【发布时间】:2018-07-27 23:42:16
【问题描述】:
我正在尝试通过分组运行循环以获得最佳拟合模型。我已经到了我似乎无法让循环单独运行的地步 - 它按预期循环并输出几个 csv,但每个文件中的数据是相同的:
library(leaps)
library(dplyr)
#data
df = data.frame(matrix(rnorm(80), nrow=10))
df$state <- c('AL','AK','AR','AZ','CT')
state_list <- c('AL','AK','AR','AZ','CT')
for (state in state_list){
data_filter <- subset(df, state = state)
data_filter_u <- data_filter[c(1,2,3,4,5,6,7,8,9)]
data_sub <- regsubsets(X8~., data_filter_u, nvmax = 8)
data_summary <- summary(data_sub)
data_coef <- coef(data_sub,which.max(data_summary$adjr2))
as.data.frame(t(data_coef))
data_coef$state_used <- state
write.csv(data_coef,paste0(unique(state),".csv"))
}
但是 - 我为每个文件获得了相同的数据(相同的截距、使用的变量和系数),并且它创建了两个非预期的列,'stateAr'、'stateAZ'、'stateCT'。
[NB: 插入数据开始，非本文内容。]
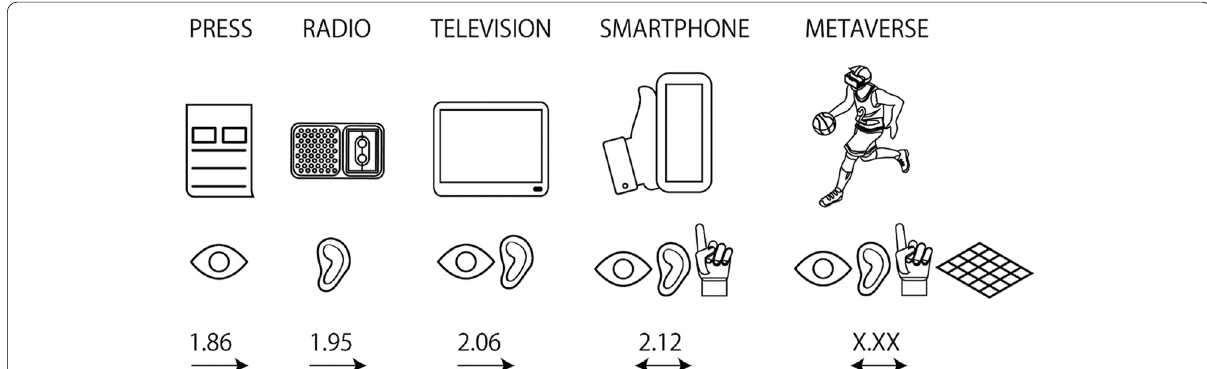
Fig. 4 Different media are explained with icons representing the senses that these media engage, the level of media addiction (intensity) that they provoke [39], and one or two ways of communication that they enable, which is illustrated with one- or two-way arrows below each media. Additionally, there is an icon symbolizing a 3D sense of space, as a characteristic of the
+---+--------------+-------------+-------------+-------------+-------------+-------------+--------------+--------------+--------------+------------+
| | X.Intercept. | X2 | X3 | X4 | X5 | X7 | stateAR | stateAZ | stateCT | state_used |
+---+--------------+-------------+-------------+-------------+-------------+-------------+--------------+--------------+--------------+------------+
| 1 | 1.027070119 | 0.593400469 | 0.852107976 | 0.219067212 | 0.447761824 | 0.213681166 | -3.421259006 | -2.250303456 | -0.558997077 | AL |
+---+--------------+-------------+-------------+-------------+-------------+-------------+--------------+--------------+--------------+------------+
我正在尝试接收这样的东西,只有循环通过的状态和基于最佳拟合的适当列:
+---+--------------+-------------+-------------+-------------+-------------+-------------+------------+
| | X.Intercept. | X2 | X3 | X4 | X5 | X7 | state_used |
+---+--------------+-------------+-------------+-------------+-------------+-------------+------------+
| 1 | 1.027070119 | 0.593400469 | 0.852107976 | 0.219067212 | 0.447761824 | 0.213681166 | AL |
+---+--------------+-------------+-------------+-------------+-------------+-------------+------------+
感谢您的帮助。
【问题讨论】:
-
@ManuelBickel Gah,你是对的,它是子集和 ==。它现在可以正确循环 - 如果您想添加您的评论作为答案,我会接受 - 感谢您的时间和帮助!
-
添加了扩展答案,因此将删除我的评论...希望对您有所帮助,祝您的项目好运。